The primary objective of the programme is to give an opportunity to young people to
acquire skills such as; ICT, administration, reading, plumbing, painting and work ethics
amongst others, in order to improve their employability.
TRAINING
To equip the appointed youth with meaningful skills to improve their employability, the
Department identified five key training areas, which are Curriculum, ICT,
Infrastructure, Child and Youth Care Workers (CYCW) and Reading Champions. The
training is also meant to position the Sector to address some of the systemic
challenges.
The ICT training has a component where the recipient undergoes training on how to
support learners with Special Needs. Another component is the training on the South
African School and Administration Management System (SA-SAMS).
SA-SAMS training leverages on existing skills in the school environment, with the
training provided by SA-SAMS administrators.

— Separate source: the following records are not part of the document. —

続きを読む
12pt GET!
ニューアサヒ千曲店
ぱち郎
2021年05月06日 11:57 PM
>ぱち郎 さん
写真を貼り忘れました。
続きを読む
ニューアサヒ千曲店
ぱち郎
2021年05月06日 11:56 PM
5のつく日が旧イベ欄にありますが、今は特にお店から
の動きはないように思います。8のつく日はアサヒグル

CYCW will assist vulnerable learners by providing psychosocial support. Reading
Champions assisted with the promotion of a reading culture, whereas the General
School Assistants provided with Infrastructure training assisted with conducting
infrastructure conditional assessment as well as carrying out minor maintenance work.

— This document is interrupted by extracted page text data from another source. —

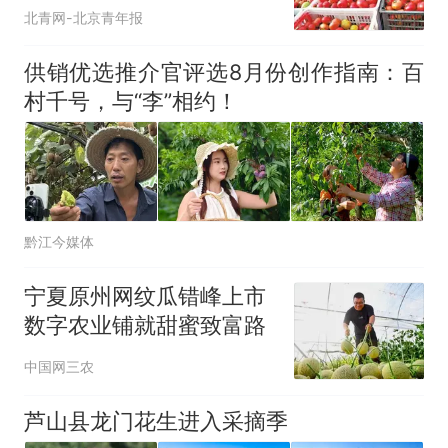
北青网-北京青年报
供销优选推介官评选8月份创作指南：百
村千号，与“李”相约！
黔江今媒体
宁夏原州网纹瓜错峰上市
数字农业铺就甜蜜致富路
中国网三农
芦山县龙门花生进入采摘季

Furthermore, in the context of COVID-19, every young person appointed in public
schools was required to undergo orientation on the Standard Operating Procedures
for the management of COVID-19. The youth have also gone through mandatory twohour training on the National School Safety Framework.
The DBE has provided training manuals to Provincial Education Departments for
distribution to schools. In addition, the material is available on the Teacher Connect
WhatsApp line – 060 060 3333. There is an orientation programme that young people
can access online and are able to work independently to complete the accompanying
assignments.
PAYMENT OF STIPENDS
The BEEI was funded to the tune of R7 billion, of which R6 998 billion was distributed
to provinces as an equitable share. A large portion of this, which is R 4.47 billion was
targeted towards providing employment opportunities for the youth. Of the R4.47
billion, one percent (1%) was allocated towards training and another one percent
towards UIF for each youth employed in the programme.
Working with Provincial Education Departments, the DBE has taken steps to ensure
that all stipends are paid. The steps taken include engaging with Provincial Chief
Finance Officers to ensure that all administrative challenges are addressed.
The three provinces that employed more than 50 000 youth affected by delayed
payment of stipends, were Eastern Cape, KwaZulu-Natal and Limpopo. Delays in
payment in some areas were due to the capturing of the Education and General
Education Assistants onto the Government payment system, the persal; or incorrect
banking and incomplete personal documentation. Provinces transferred funds to
schools as the stipends were paid by schools.
Through Provinces, the school principals were encouraged to process all stipends
timeously, ensuring that the correct amounts are paid to young people.
The Presidential Employment Stimulus has been welcomed by all stakeholders in the
Basic Education Sector. Its value has been acknowledged by both school principals
and educators, who were able to focus their efforts on supporting learners.
The youth appointed in schools have shown appreciation for the opportunity they have
been afforded to work, while also improving their skills.